+++ Provided data

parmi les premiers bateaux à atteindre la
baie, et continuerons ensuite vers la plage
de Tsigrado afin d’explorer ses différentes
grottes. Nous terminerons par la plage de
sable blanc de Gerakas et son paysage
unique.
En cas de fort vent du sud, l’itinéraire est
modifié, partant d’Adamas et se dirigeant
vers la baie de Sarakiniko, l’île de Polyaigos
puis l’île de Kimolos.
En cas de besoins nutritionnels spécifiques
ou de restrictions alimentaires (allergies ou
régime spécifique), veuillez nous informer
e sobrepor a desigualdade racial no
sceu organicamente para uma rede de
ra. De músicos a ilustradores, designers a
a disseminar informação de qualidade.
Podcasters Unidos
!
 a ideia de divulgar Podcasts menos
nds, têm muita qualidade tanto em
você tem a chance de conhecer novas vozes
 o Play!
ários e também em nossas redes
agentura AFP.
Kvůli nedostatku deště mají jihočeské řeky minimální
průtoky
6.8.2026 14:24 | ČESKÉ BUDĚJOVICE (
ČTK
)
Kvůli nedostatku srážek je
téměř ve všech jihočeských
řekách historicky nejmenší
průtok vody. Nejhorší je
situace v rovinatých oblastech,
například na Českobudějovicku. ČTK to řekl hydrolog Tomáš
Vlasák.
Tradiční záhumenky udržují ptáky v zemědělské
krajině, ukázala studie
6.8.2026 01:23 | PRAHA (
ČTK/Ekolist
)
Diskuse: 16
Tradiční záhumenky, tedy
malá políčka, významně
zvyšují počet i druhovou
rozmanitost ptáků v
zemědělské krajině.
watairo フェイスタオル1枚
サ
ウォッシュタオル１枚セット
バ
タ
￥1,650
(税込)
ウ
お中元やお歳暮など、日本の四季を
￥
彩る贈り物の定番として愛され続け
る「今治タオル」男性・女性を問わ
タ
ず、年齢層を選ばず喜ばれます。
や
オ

++++++

Goal of the exercise
Could you show every line of the listing that holds the string "vers"?

Result for this exercise
baie, et continuerons ensuite vers la plage
vers la baie de Sarakiniko, l’île de Polyaigos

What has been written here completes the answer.